# New Batch Coming Soon



## machinist (Jul 17, 2012)

I'm getting 6 pullets from a friend and still have 2 old hens. I haven't mixed ages before, so I wonder how they will get along? I'll let the old biddies live through their retirement if they aren't a problem, but if they cause trouble, out they go. 

Anyone done this?


----------



## Sundancers (Jun 20, 2012)

Mine would always fuss for a few days then it was back to normal ... Chickens do have a pecking order.


----------



## cogburn (Jul 16, 2012)

It's natural for the pecking and roughing up the little ones, if you watch the original flock interact with the new additions, often the quiet ones from the older group will lead the attack on the new recruits, they are finally not at the bottom of the ladder anymore. Just watch and seperate if they get too rough and their feathers get bad.


----------



## 7chicks (Jun 29, 2012)

I kept mine in a separate coop tractor but close to the big coop to get the older girls more used to the newbies. They could see them but not harm them. (And boy did they ever keep an eye on my young girls!) I also let them free range in the backyard while supervised. The fact you are introducing more than 1 newbie, will really help. I tried introducing 1 a year ago and it was impossible. She's so submissive that the older girls really pecked her. Still do even though I had gotten her a buddy. Her buddy was able to fit in better. She was used to being with various age chickens so that really helped her. Lilah was only socialized with those her own age. Just take your time with them. They'll be fine. Good luck with those new darlings. How fun it'll be having those new additions!


----------



## machinist (Jul 17, 2012)

They have settled in with no problem at all. They are 2/3 grown, and there are 6 of them so they have the 2 old biddies outnumbered. Or maybe it is just too hot to play rough. 

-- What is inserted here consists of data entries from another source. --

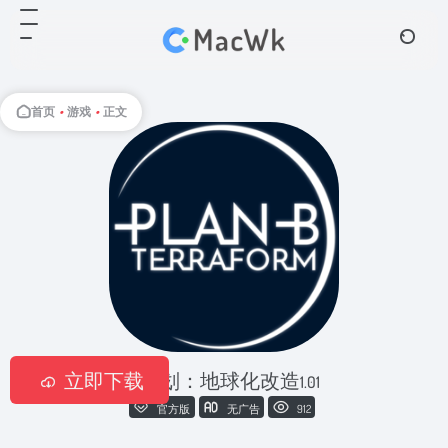
首页
•
游戏
•
正文
立即下载
B计划：地球化改造
1.01
官方版
无广告
912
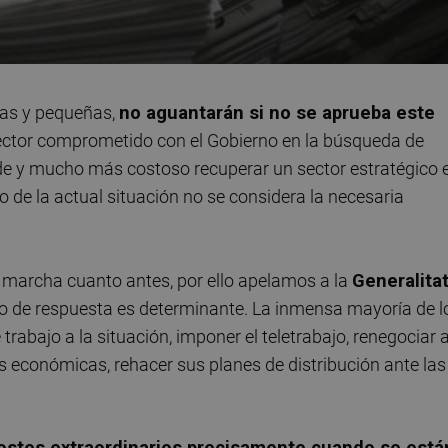
as y pequeñas,
no aguantarán si no se aprueba este
ector comprometido con el Gobierno en la búsqueda de
arde y mucho más costoso recuperar un sector estratégico 
co de la actual situación no se considera la necesaria
n marcha cuanto antes, por ello apelamos a la
Generalita
po de respuesta es determinante. La inmensa mayoría de l
rabajo a la situación, imponer el teletrabajo, renegociar a
 económicas, rehacer sus planes de distribución ante las
ostes extraordinarios precisamente cuando se está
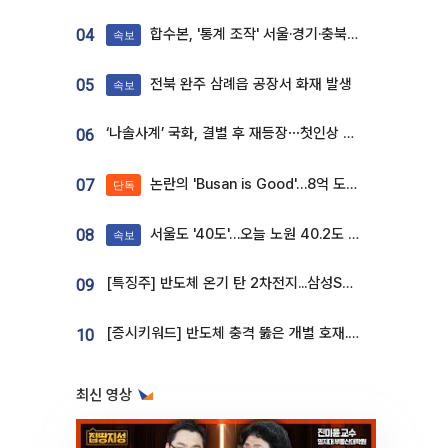
합수본, '통계 조작' 서울·경기·충북 선관위 등 추가 압수수색
04
속보
전북 완주 삼례읍 공장서 화재 발생
05
속보
‘나솔사계’ 국화, 결별 후 재등장⋯첫인상 투표 휩쓸고 ‘인기녀’ 등극
06
논란의 'Busan is Good'…8억 도시브랜드, 용산 대통령실 CI 업체가 수행
07
단독
서울도 '40도'…오늘 노원 40.2도 기록
08
속보
[특징주] 반도체 온기 탄 2차전지...삼성SDI, 장 초반 7% 넘게 껑충
09
[증시키워드] 반도체 충격 뚫은 개별 호재...포스코퓨처엠·에코프로·한화솔루션 '눈길'
10
최신 영상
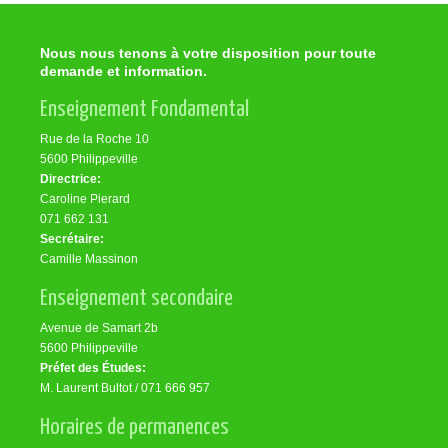
Nous nous tenons à votre disposition pour toute
demande et information.
Enseignement Fondamental
Rue de la Roche 10
5600 Philippeville
Directrice:
Caroline Pierard
071 662 131
Secrétaire:
Camille Massinon
Enseignement secondaire
Avenue de Samart 2b
5600 Philippeville
Préfet des Études:
M. Laurent Bultot / 071 666 957
Horaires de permanences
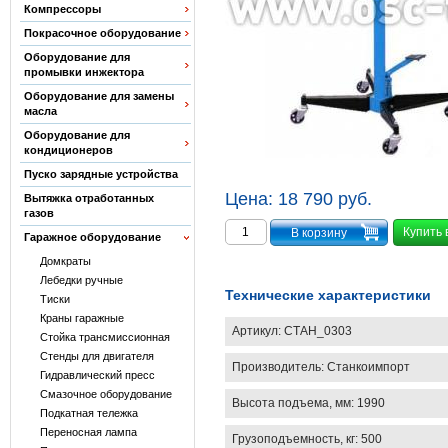
Компрессоры
Покрасочное оборудование
Оборудование для
промывки инжектора
Оборудование для замены
масла
Оборудование для
кондиционеров
Пуско зарядные устройства
Цена:
18 790 руб.
Вытяжка отработанных
газов
Купить 
Гаражное оборудование
Домкраты
Лебедки ручные
Технические характеристики
Тиски
Краны гаражные
Артикул:
СТАН_0303
Стойка трансмиссионная
Стенды для двигателя
Производитель:
Станкоимпорт
Гидравлический пресс
Смазочное оборудование
Высота подъема, мм: 1990
Подкатная тележка
Переносная лампа
Грузоподъемность, кг: 500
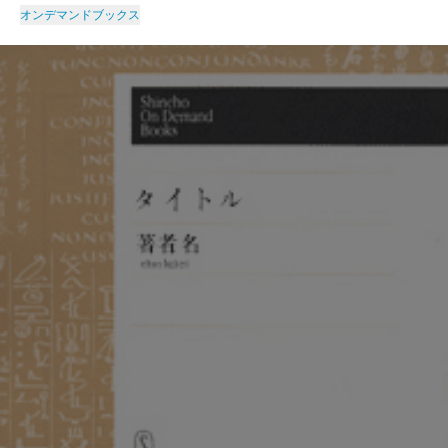
オンデマンドブックス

It will be a month or two before the young ones start to lay, and the old ones stopped completely with the heat wave. Those old ones will end up in the stew pot soon.


----------



## machinist (Jul 17, 2012)

The 6 new ones are growing and looking good. I expect some eggs before too long now. I keep hoping each day when I go out to check on them. I do need to spend more time with them now and get them more used to me, since they are still a little flighty.


----------



## cogburn (Jul 16, 2012)

Any pictures machinist !??


----------